◆ **What is needed**:
Pictures stay out of the copy. Retype exactly the lines below from the one with "middle tip: (528, 237)" through the one with "pinky tip: (144, 237)".

START Material for the task

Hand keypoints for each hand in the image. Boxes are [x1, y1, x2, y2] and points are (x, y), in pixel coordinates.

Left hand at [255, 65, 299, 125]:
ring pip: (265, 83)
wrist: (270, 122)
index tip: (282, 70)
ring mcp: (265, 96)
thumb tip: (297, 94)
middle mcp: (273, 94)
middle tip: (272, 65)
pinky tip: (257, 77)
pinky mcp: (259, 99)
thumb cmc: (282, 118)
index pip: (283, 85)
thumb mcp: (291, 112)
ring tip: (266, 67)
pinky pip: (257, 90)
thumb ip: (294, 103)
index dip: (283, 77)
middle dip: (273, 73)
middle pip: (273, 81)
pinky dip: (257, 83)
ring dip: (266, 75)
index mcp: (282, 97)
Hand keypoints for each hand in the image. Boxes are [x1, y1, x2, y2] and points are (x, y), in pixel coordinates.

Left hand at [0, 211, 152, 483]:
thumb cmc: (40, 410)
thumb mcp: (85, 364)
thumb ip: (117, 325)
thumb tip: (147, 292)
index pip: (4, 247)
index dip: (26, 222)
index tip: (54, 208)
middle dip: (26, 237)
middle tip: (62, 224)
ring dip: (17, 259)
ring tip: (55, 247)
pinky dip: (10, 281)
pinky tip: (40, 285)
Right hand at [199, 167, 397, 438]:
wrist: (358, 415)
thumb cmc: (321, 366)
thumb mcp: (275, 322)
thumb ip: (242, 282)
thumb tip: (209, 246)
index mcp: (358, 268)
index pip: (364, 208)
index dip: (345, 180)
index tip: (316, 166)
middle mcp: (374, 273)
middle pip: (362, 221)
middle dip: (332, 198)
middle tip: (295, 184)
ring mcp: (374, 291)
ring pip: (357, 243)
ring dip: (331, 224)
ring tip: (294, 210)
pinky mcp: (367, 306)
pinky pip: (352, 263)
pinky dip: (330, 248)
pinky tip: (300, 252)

END Material for the task
START Material for the task

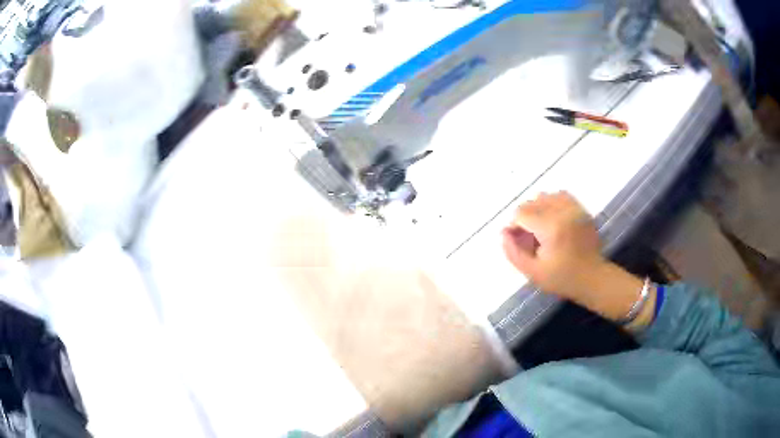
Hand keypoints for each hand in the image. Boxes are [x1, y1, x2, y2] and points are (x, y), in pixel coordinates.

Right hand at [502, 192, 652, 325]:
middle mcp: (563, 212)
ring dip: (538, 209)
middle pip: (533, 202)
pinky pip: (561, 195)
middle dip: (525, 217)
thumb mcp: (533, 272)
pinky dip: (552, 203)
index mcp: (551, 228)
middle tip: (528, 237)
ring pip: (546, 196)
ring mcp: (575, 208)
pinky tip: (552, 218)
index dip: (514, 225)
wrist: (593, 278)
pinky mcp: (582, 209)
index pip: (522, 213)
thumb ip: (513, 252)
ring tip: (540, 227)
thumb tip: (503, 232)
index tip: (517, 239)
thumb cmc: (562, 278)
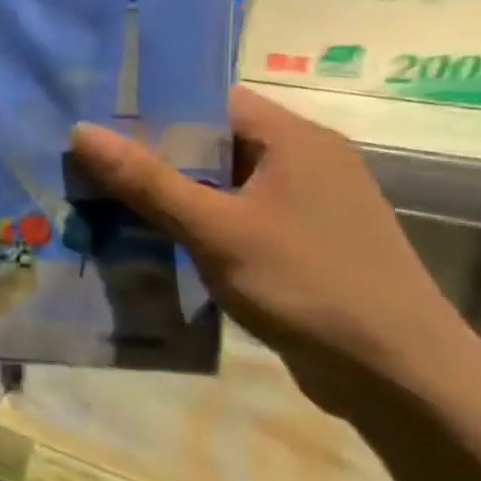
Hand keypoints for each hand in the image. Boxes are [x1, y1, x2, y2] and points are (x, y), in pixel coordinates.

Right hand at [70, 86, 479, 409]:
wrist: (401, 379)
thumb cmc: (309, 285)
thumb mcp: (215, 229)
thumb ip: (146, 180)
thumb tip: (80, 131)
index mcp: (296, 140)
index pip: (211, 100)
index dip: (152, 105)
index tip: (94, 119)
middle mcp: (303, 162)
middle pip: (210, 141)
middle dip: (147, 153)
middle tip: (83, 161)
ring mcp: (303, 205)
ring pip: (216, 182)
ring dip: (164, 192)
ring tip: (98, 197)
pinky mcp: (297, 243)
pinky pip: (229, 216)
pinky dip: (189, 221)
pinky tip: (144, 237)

END Material for the task

◆ **Answer for this exercise**:
middle tip: (528, 237)
ring pip: (546, 196)
ring mcp: (575, 208)
pinky tip: (552, 218)
index dip: (514, 225)
wrist: (593, 278)
pinky mcp: (582, 209)
index pip: (522, 213)
thumb ip: (513, 252)
ring tip: (540, 227)
thumb tip: (503, 232)
index tip: (517, 239)
thumb cmc: (562, 278)
Hand keypoints for each hand in the image. Boxes are [x1, y1, x2, y2] and points are (x, y), in pixel coordinates.

Right hand at [70, 86, 479, 409]:
wrist: (401, 379)
thumb cmc: (309, 285)
thumb mcp: (215, 229)
thumb ip: (146, 180)
thumb tip: (80, 131)
index mcp: (296, 140)
index pip: (211, 100)
index dip: (152, 105)
index tip: (94, 119)
middle mcp: (303, 162)
middle pip: (210, 141)
middle dip: (147, 153)
middle tip: (83, 161)
ring mcp: (303, 205)
ring pip: (216, 182)
ring dip: (164, 192)
ring tip: (98, 197)
pinky mcp: (297, 243)
pinky pip: (229, 216)
pinky dip: (189, 221)
pinky tip: (144, 237)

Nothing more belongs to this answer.